Acupuncture Regulates the Notch Signaling Pathway in Bone Marrow Cells to Alleviate Cyclophosphamide-Induced Myelosuppression in S180 Tumor Bearing Mice

Abstract

Objective: To evaluate the protein expression and distribution of Notch signaling-related, differentially expressed genes (DEGs) in the bone marrow cells of S180 tumor bearing mice. Additionally, verification of acupuncture regulated protein expression of these DEGs to protect bone marrow stem cells and alleviate cyclophosphamide (CTX) chemotherapy-induced myelosuppression was examined as well. Methods: Healthy male Kunming mice were inoculated with S180 sarcomas and further divided into blank control (group A), CTX group (group B), acupuncture (group C), and moxibustion (group D) groups. Animals in groups B, C, and D were intraperitoneally injected with single dose of 150 mg/kg CTX to generate the myelosuppressive model; while animals in group A were injected with an equivalent volume of sterile saline. After immobilizing the animals, mice in groups C and D received daily acupuncture and moxibustion, respectively at Dazhui, Geshu, Shenshu, and Zusanli acupoints; while mice in groups A and B received no daily treatment. Animals in each group were euthanized by cervical dislocation following five days of treatment and their femurs collected for marrow harvest.

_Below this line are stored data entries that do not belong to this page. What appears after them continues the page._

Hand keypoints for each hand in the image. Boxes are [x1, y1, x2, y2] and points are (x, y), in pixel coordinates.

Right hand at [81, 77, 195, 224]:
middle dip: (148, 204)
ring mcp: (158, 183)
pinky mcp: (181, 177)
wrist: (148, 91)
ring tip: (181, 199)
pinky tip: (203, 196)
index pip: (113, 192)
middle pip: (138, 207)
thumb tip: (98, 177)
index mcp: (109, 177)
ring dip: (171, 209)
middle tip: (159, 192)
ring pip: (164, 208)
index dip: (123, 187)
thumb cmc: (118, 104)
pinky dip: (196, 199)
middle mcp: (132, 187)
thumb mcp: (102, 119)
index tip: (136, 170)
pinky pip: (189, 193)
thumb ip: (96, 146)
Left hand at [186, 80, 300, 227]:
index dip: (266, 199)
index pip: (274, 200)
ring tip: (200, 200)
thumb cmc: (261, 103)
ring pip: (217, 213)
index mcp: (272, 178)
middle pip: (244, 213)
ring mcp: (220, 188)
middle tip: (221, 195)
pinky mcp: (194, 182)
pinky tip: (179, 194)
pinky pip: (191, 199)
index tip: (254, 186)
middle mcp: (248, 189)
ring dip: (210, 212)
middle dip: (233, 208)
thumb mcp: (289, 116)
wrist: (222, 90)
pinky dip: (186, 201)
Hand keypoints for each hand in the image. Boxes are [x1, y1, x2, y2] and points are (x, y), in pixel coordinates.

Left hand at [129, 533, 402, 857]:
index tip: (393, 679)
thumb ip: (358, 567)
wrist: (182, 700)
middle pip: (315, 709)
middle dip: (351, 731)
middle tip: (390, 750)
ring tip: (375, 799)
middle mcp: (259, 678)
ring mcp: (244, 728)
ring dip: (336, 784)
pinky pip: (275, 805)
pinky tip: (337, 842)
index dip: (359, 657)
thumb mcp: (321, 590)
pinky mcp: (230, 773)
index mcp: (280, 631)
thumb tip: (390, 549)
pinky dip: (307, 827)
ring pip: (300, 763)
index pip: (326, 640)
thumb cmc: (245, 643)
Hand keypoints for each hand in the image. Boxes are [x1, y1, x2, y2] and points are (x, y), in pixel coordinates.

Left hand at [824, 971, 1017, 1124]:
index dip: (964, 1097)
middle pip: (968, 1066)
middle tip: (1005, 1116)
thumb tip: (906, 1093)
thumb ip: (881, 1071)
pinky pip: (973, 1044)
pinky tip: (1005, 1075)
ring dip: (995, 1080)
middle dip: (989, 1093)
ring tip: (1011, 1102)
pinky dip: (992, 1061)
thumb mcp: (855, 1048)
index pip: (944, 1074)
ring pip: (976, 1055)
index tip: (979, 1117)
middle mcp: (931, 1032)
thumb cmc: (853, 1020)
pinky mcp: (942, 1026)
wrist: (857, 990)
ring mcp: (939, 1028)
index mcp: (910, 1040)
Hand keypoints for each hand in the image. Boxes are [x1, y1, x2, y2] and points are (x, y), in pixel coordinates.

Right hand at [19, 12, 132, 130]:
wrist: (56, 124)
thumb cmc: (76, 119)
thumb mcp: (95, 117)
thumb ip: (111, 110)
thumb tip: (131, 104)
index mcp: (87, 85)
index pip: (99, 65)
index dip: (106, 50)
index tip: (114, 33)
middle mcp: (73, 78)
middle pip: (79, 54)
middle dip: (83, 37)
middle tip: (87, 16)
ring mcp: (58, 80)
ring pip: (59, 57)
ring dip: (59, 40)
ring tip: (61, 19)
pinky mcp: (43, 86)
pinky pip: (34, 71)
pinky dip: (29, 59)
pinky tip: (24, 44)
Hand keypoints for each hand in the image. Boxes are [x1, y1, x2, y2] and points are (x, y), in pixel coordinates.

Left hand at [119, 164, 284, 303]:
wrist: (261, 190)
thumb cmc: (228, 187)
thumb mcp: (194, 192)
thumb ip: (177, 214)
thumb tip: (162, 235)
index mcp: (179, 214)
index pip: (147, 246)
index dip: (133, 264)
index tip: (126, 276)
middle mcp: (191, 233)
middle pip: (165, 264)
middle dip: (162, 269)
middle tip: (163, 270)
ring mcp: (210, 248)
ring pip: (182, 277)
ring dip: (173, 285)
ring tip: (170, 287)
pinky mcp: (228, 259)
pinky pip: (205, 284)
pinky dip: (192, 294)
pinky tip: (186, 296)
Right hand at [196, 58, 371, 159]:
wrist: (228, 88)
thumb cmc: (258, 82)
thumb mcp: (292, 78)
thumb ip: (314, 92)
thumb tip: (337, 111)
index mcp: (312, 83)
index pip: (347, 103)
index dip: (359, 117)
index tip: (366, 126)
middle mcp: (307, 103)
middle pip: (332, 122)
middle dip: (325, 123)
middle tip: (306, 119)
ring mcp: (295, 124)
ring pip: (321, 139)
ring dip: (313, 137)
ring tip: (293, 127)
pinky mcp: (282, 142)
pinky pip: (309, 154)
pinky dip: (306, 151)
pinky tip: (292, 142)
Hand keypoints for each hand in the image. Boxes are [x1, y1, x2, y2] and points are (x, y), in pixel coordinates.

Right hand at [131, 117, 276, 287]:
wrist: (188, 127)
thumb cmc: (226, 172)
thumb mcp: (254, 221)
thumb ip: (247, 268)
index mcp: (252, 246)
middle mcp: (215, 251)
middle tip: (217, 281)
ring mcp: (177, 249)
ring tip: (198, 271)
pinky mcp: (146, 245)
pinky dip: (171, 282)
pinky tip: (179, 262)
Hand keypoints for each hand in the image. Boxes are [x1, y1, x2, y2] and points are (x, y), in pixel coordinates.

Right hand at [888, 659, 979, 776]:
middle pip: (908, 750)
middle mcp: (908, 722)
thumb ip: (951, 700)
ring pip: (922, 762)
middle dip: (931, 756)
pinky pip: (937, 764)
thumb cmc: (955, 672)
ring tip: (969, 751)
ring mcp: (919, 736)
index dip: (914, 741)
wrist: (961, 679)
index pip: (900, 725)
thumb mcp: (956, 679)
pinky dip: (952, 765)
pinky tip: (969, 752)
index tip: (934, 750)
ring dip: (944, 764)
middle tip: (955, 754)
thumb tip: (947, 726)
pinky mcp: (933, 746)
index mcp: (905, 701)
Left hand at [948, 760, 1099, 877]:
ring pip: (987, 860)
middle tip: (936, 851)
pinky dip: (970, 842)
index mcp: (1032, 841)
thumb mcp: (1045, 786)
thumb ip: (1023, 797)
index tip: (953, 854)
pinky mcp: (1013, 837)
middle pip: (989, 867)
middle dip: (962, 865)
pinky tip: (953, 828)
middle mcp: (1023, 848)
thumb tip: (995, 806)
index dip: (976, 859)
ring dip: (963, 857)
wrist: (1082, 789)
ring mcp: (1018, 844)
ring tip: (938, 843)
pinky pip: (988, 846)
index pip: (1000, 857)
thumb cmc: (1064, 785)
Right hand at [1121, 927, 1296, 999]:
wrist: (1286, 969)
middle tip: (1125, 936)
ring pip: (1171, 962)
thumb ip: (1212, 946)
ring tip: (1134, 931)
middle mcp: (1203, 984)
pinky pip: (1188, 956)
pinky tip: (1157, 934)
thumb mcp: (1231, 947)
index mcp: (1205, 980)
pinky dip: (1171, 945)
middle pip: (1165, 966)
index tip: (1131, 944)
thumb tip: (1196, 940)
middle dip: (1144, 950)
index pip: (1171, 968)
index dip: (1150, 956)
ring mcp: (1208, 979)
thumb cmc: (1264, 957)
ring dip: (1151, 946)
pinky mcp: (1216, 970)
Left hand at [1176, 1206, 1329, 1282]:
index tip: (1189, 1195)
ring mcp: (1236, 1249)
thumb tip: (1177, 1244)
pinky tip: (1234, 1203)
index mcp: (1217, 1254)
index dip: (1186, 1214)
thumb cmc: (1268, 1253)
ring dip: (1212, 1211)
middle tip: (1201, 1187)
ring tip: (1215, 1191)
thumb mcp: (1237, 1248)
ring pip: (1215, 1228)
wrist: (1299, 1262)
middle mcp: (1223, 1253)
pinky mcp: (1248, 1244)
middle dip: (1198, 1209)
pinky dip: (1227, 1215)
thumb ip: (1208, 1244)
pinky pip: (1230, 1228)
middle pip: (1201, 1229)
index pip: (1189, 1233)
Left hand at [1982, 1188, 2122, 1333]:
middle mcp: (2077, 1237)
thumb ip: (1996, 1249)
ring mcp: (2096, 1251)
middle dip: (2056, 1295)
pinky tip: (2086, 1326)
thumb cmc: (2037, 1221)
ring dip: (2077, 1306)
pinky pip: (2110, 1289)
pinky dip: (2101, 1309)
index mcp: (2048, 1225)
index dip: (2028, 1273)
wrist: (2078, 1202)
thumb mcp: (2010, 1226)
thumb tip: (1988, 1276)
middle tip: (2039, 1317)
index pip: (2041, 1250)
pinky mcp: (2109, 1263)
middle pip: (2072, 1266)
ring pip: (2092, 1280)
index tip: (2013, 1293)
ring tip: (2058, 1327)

Small-throughput cDNA microarray was used for initial DEG screening, followed by immunohistochemistry, real-time quantitative PCR (RT-qPCR), and Western Blot analysis to detect protein expression and quantity of the Notch signaling-related DEGs in the bone marrow cells. Results: Expression of numb proteins (i.e., numb1 and numb2) was found to be up regulated while notch2 and jag1 were down regulated in bone marrow cells of acupuncture treated, tumor bearing mice. Conclusion: Acupuncture regulated the changes of Notch signaling-related DEGs in mouse bone marrow cells. The data indicates that acupuncture treatment may alleviate the CTX chemotherapy-induced myelosuppression associated with tumor burden, suggesting that might be the key mechanism to improve bone marrow function.